Ich habe im Gegentheile die Überzeugung gewonnen,
daß die geregelte und entsprechende Geschäftsführung in diesen beiden
Kronländern zum großen Theile dem Umstande zuzuschreiben ist, daß die Regelung
der Sprachfrage daselbst in praktisch, ja befriedigender Weise gelöst worden
ist, weshalb ich auch überzeugt bin, daß bei einer etwaigen Änderung der jetzt
in Bezug auf die Geschäftssprache bestehenden Bestimmungen der geregelten und
gesetzmäßigen Geschäftsführung der größte Nachtheil erwachsen, allen Wünschen
der Bevölkerung aber, wenn nicht bei jedem Amte der Gebrauch sämmtlicher
Landessprachen gestattet würde, doch nicht entsprochen werden wird.
Doch
abgesehen von meiner eben ausgesprochenen eigenen Überzeugung, daß eine
Anordnung den jetzt für die beiden Kronländer bestehenden Bestimmungen über die
Geschäftssprache nur Nachtheil bringen würde, kann ich meinerseits zu einer
solchen Anordnung deshalb nicht die Hand biethen, weil, wie Eurer Excellenz
bekannt ist, Seine k.k. apostolische
Majestät in den Ministerconferenzen vom 30. und 31. Oktober, dann
vom 3. November vorigen Jahres allergnädigst darauf hinzudeuten sich bestimmt
gefunden haben, daß bei der Wahl der Sprachen das praktische Bedürfnis zu
entscheiden habe und man dort, wo die deutsche Sprache sich gewissermaßen schon
eingebürgert hat, an diesem Verhältnisse nicht rütteln solle, übrigens
hervortretenden Übelständen wohl abgeholfen, diesfällige Weisungen aber nicht
als Entscheidungen über ein Prinzip, sondern blos als von Fall zu Fall erlassene
Verordnungen hinausgegeben werden sollen.

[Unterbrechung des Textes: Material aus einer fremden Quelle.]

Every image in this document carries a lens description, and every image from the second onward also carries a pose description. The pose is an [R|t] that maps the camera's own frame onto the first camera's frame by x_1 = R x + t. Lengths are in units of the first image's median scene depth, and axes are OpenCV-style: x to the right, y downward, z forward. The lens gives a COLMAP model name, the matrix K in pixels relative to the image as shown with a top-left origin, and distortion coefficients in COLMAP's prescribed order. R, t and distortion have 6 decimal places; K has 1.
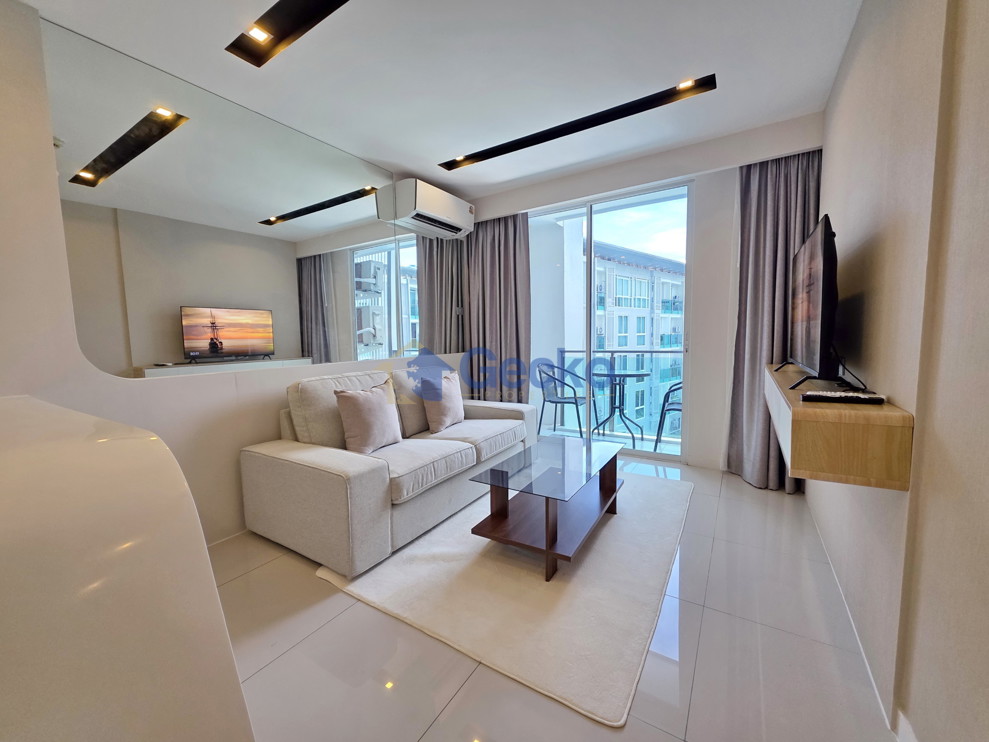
lens RADIAL K [[393.3, 0, 494.0], [0, 393.3, 365.2], [0, 0, 1]] dist [0.004627, 0.000738]
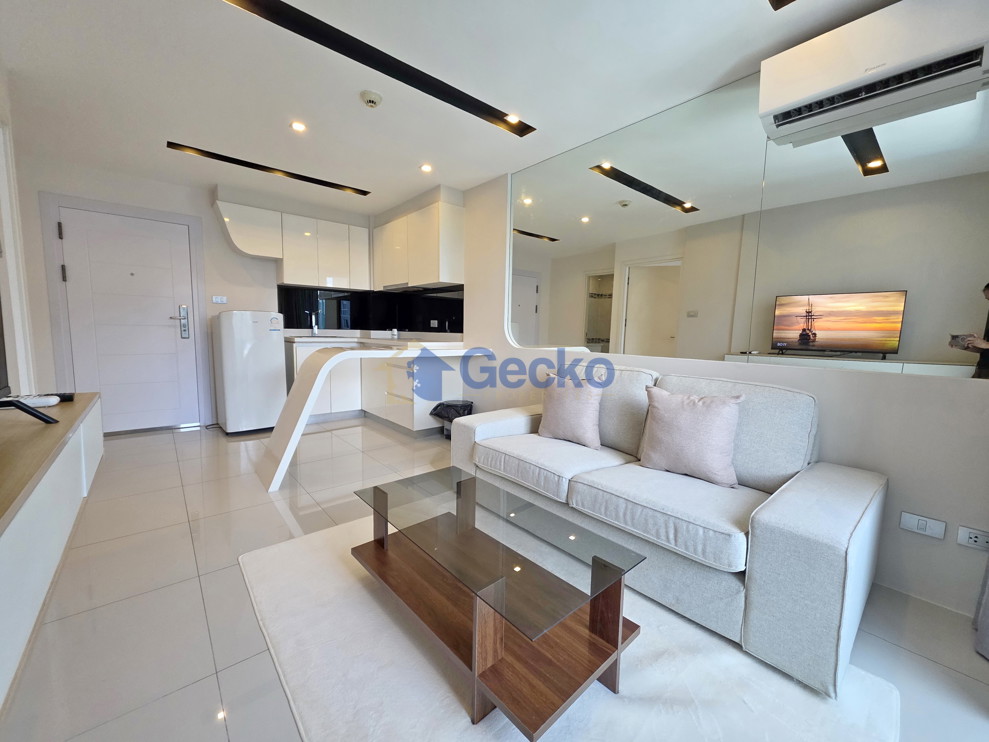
lens RADIAL K [[393.3, 0, 493.5], [0, 393.3, 366.0], [0, 0, 1]] dist [0.004627, 0.000738]
pose [[-0.300649, 0.105807, -0.947848, 0.379742], [-0.078045, 0.987765, 0.135018, -0.051845], [0.950536, 0.114568, -0.288713, 0.605544]]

Wenn ich nun auch voraussetze, daß die
von Euer Excellenz an die Statthaltereien in Hermannstadt
und Temesvar wegen Vorlegung der die
Sprachfrage betreffenden Daten erlassenen Weisungen nicht allgemein bekannt und
somit hiedurch keine wie immer geartete Aufregung bei den verschiedenen
Nationalitäten dieser Länder veranlaßt werden wird, so glaube ich doch meine
unmaßgebliche Meinung dahin aussprechen zu müssen, daß es angemessener sein
dürfte, weitere Erhebungen in dieser Angelegenheit besonders durch
untergeordnete Behörden zu unterlassen, zumal es nach den oben angegebenen
Weisungen Seiner k.k. apostolischen
Majestät füglich keinem Zweifel unterliegen kann, daß an den in
Siebenbürgen, der serbischen Woiwodschaft und dem
Temescher Banate gegenwärtig geltenden Bestimmungen über die
Geschäftssprache keine wesentliche Änderung vorgenommen werden soll.